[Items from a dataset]
Segment Open

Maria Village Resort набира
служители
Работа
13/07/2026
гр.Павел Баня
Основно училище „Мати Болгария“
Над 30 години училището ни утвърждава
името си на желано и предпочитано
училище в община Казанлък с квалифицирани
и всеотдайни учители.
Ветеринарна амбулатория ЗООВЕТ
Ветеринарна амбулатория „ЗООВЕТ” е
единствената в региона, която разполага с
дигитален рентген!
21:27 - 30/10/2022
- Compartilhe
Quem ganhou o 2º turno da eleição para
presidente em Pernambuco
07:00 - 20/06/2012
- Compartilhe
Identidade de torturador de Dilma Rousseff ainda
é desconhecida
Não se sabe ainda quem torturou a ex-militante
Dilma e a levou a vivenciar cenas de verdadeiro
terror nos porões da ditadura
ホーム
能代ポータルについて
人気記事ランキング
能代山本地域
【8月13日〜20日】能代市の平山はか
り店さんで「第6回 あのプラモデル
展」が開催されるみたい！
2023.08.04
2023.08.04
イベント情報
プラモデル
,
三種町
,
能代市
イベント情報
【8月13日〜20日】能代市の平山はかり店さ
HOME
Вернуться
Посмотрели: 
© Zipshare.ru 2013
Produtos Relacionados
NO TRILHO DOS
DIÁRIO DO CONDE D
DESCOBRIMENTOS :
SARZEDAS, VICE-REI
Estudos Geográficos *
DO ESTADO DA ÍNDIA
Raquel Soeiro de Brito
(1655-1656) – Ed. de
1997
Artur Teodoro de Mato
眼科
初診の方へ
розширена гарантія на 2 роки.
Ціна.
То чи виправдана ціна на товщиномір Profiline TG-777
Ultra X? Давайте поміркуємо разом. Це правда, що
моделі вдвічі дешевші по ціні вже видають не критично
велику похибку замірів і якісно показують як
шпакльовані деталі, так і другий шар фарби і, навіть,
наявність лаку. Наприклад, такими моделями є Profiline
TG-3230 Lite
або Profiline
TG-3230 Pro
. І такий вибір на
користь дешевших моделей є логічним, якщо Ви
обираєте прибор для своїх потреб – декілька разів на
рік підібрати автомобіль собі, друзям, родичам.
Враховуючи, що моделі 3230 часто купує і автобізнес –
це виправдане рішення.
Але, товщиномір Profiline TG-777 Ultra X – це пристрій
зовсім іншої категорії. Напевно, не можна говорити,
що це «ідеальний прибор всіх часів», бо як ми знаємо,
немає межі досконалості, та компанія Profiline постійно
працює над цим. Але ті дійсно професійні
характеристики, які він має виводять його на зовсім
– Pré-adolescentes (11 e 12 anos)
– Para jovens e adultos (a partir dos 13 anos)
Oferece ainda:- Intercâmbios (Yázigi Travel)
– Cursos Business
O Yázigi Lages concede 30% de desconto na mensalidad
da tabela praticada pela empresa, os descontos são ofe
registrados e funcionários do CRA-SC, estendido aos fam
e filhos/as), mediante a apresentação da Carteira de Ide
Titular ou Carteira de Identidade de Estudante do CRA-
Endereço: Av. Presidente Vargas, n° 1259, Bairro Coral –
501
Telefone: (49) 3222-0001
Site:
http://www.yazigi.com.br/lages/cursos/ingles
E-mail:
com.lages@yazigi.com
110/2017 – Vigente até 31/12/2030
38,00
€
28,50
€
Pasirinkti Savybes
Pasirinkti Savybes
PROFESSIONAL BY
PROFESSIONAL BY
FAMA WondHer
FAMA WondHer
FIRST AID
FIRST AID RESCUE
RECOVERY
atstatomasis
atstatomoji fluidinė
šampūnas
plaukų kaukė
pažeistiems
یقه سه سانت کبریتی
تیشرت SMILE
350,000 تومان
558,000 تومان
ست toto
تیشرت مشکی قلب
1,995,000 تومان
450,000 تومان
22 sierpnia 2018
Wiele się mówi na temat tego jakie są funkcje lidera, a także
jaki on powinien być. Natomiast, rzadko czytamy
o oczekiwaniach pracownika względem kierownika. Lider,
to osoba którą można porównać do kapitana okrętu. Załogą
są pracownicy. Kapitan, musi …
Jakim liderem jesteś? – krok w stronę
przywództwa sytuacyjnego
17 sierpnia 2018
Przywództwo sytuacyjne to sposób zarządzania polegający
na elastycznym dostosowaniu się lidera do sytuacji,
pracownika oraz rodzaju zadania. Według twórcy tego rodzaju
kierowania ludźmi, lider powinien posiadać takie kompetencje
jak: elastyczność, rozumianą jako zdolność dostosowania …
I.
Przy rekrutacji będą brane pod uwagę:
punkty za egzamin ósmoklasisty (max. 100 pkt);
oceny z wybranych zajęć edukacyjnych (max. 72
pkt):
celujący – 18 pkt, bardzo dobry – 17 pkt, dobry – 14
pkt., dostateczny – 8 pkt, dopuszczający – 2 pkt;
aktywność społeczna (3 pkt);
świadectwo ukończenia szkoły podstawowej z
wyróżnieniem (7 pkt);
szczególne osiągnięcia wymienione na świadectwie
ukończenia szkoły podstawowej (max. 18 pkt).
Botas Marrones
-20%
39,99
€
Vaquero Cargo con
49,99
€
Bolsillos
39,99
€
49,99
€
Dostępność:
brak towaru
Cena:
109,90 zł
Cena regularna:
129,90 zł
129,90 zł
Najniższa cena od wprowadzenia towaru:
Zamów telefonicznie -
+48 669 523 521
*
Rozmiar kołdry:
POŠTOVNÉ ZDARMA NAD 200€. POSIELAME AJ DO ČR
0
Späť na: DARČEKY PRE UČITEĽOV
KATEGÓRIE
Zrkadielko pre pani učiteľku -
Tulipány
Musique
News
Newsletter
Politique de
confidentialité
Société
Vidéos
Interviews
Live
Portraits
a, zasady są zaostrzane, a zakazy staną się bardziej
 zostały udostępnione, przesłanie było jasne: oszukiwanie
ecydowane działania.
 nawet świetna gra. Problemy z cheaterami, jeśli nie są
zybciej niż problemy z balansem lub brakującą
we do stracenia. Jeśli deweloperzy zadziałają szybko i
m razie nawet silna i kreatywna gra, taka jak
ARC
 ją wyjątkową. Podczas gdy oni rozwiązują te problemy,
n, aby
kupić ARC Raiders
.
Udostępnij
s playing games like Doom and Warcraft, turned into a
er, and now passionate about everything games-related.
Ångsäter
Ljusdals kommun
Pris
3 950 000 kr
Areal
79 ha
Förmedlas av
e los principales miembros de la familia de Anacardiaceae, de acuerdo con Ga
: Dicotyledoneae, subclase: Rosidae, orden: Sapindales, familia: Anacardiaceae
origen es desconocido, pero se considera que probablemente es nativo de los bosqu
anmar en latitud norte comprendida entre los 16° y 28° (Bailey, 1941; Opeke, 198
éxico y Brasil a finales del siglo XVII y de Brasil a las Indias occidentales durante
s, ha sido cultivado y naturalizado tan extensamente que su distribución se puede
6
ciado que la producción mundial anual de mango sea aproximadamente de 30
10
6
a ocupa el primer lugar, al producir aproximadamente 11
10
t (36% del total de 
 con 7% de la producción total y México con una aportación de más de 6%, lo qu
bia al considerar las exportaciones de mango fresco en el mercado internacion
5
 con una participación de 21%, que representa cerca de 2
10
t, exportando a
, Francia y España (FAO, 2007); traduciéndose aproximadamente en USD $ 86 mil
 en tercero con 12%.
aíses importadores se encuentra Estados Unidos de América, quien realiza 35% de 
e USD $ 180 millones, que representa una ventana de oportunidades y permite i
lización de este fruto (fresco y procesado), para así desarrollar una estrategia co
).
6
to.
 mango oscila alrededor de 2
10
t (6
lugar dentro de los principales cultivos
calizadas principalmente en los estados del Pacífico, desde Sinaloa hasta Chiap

Segment Closed

> [REQUEST]: Wherever a line of the records above contains the string "principales", copy that line out.

> [OUTPUT OF THE EXERCISE]:
e los principales miembros de la familia de Anacardiaceae, de acuerdo con Ga
lugar dentro de los principales cultivos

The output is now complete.